→ **REQUIRED TASK**
Copy out every one of the following rows word for word, keeping their order.

→ **DATA**
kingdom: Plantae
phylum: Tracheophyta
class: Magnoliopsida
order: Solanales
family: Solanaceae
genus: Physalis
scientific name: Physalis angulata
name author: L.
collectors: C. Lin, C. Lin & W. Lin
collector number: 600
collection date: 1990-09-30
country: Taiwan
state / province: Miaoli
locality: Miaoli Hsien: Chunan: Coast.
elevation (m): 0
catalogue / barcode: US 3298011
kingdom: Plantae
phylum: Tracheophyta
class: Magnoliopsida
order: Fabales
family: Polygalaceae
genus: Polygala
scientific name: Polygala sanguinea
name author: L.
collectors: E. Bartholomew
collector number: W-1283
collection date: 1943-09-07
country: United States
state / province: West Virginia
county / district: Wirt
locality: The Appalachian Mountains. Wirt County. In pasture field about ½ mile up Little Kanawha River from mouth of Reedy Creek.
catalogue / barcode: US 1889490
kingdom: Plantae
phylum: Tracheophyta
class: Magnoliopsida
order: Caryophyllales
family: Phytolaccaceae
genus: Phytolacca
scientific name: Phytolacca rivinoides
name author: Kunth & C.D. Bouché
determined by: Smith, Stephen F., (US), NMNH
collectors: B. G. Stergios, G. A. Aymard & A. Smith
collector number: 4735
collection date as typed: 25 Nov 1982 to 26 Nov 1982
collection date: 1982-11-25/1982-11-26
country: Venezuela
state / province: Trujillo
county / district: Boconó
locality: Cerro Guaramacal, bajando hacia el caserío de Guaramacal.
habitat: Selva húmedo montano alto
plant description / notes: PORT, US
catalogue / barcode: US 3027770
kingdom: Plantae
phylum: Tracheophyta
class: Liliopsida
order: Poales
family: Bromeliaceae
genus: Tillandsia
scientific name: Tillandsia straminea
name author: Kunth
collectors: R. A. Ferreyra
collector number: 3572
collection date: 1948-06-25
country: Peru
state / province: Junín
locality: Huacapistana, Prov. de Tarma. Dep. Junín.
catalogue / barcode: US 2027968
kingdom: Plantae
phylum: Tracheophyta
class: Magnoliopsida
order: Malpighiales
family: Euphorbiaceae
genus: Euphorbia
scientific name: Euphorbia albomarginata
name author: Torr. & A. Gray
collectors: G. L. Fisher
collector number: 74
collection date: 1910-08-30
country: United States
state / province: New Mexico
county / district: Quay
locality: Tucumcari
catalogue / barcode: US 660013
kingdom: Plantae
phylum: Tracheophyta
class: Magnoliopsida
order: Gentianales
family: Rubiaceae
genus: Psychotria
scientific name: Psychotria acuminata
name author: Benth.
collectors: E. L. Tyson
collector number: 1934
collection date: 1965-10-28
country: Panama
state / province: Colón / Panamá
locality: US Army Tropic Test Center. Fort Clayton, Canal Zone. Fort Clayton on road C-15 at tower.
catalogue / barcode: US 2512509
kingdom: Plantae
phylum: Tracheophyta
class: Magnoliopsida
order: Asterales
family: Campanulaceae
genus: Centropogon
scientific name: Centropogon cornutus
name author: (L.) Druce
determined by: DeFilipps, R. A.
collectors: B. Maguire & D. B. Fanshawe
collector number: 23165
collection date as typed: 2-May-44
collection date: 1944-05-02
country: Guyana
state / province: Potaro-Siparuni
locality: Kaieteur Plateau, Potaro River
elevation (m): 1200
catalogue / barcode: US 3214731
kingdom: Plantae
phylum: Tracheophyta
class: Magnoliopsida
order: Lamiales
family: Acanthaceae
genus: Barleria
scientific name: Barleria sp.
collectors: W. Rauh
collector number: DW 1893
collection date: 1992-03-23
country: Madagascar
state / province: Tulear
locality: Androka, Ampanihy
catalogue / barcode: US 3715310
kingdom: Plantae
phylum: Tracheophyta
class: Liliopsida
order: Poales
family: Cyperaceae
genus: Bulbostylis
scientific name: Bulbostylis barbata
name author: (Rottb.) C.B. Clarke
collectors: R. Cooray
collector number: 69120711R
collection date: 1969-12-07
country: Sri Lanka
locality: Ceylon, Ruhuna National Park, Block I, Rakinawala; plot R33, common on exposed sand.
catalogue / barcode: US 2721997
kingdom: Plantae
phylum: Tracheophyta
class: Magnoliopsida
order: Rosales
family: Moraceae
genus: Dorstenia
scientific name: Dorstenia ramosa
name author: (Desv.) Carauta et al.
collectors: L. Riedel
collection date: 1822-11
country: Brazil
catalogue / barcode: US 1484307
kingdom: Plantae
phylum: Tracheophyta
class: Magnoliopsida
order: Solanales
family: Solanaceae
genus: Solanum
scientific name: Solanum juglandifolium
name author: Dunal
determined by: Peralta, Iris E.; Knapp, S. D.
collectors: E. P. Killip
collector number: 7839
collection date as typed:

→ **SOLUTION**
kingdom: Plantae
phylum: Tracheophyta
class: Magnoliopsida
order: Solanales
family: Solanaceae
genus: Physalis
scientific name: Physalis angulata
name author: L.
collectors: C. Lin, C. Lin & W. Lin
collector number: 600
collection date: 1990-09-30
country: Taiwan
state / province: Miaoli
locality: Miaoli Hsien: Chunan: Coast.
elevation (m): 0
catalogue / barcode: US 3298011
kingdom: Plantae
phylum: Tracheophyta
class: Magnoliopsida
order: Fabales
family: Polygalaceae
genus: Polygala
scientific name: Polygala sanguinea
name author: L.
collectors: E. Bartholomew
collector number: W-1283
collection date: 1943-09-07
country: United States
state / province: West Virginia
county / district: Wirt
locality: The Appalachian Mountains. Wirt County. In pasture field about ½ mile up Little Kanawha River from mouth of Reedy Creek.
catalogue / barcode: US 1889490
kingdom: Plantae
phylum: Tracheophyta
class: Magnoliopsida
order: Caryophyllales
family: Phytolaccaceae
genus: Phytolacca
scientific name: Phytolacca rivinoides
name author: Kunth & C.D. Bouché
determined by: Smith, Stephen F., (US), NMNH
collectors: B. G. Stergios, G. A. Aymard & A. Smith
collector number: 4735
collection date as typed: 25 Nov 1982 to 26 Nov 1982
collection date: 1982-11-25/1982-11-26
country: Venezuela
state / province: Trujillo
county / district: Boconó
locality: Cerro Guaramacal, bajando hacia el caserío de Guaramacal.
habitat: Selva húmedo montano alto
plant description / notes: PORT, US
catalogue / barcode: US 3027770
kingdom: Plantae
phylum: Tracheophyta
class: Liliopsida
order: Poales
family: Bromeliaceae
genus: Tillandsia
scientific name: Tillandsia straminea
name author: Kunth
collectors: R. A. Ferreyra
collector number: 3572
collection date: 1948-06-25
country: Peru
state / province: Junín
locality: Huacapistana, Prov. de Tarma. Dep. Junín.
catalogue / barcode: US 2027968
kingdom: Plantae
phylum: Tracheophyta
class: Magnoliopsida
order: Malpighiales
family: Euphorbiaceae
genus: Euphorbia
scientific name: Euphorbia albomarginata
name author: Torr. & A. Gray
collectors: G. L. Fisher
collector number: 74
collection date: 1910-08-30
country: United States
state / province: New Mexico
county / district: Quay
locality: Tucumcari
catalogue / barcode: US 660013
kingdom: Plantae
phylum: Tracheophyta
class: Magnoliopsida
order: Gentianales
family: Rubiaceae
genus: Psychotria
scientific name: Psychotria acuminata
name author: Benth.
collectors: E. L. Tyson
collector number: 1934
collection date: 1965-10-28
country: Panama
state / province: Colón / Panamá
locality: US Army Tropic Test Center. Fort Clayton, Canal Zone. Fort Clayton on road C-15 at tower.
catalogue / barcode: US 2512509
kingdom: Plantae
phylum: Tracheophyta
class: Magnoliopsida
order: Asterales
family: Campanulaceae
genus: Centropogon
scientific name: Centropogon cornutus
name author: (L.) Druce
determined by: DeFilipps, R. A.
collectors: B. Maguire & D. B. Fanshawe
collector number: 23165
collection date as typed: 2-May-44
collection date: 1944-05-02
country: Guyana
state / province: Potaro-Siparuni
locality: Kaieteur Plateau, Potaro River
elevation (m): 1200
catalogue / barcode: US 3214731
kingdom: Plantae
phylum: Tracheophyta
class: Magnoliopsida
order: Lamiales
family: Acanthaceae
genus: Barleria
scientific name: Barleria sp.
collectors: W. Rauh
collector number: DW 1893
collection date: 1992-03-23
country: Madagascar
state / province: Tulear
locality: Androka, Ampanihy
catalogue / barcode: US 3715310
kingdom: Plantae
phylum: Tracheophyta
class: Liliopsida
order: Poales
family: Cyperaceae
genus: Bulbostylis
scientific name: Bulbostylis barbata
name author: (Rottb.) C.B. Clarke
collectors: R. Cooray
collector number: 69120711R
collection date: 1969-12-07
country: Sri Lanka
locality: Ceylon, Ruhuna National Park, Block I, Rakinawala; plot R33, common on exposed sand.
catalogue / barcode: US 2721997
kingdom: Plantae
phylum: Tracheophyta
class: Magnoliopsida
order: Rosales
family: Moraceae
genus: Dorstenia
scientific name: Dorstenia ramosa
name author: (Desv.) Carauta et al.
collectors: L. Riedel
collection date: 1822-11
country: Brazil
catalogue / barcode: US 1484307
kingdom: Plantae
phylum: Tracheophyta
class: Magnoliopsida
order: Solanales
family: Solanaceae
genus: Solanum
scientific name: Solanum juglandifolium
name author: Dunal
determined by: Peralta, Iris E.; Knapp, S. D.
collectors: E. P. Killip
collector number: 7839
collection date as typed:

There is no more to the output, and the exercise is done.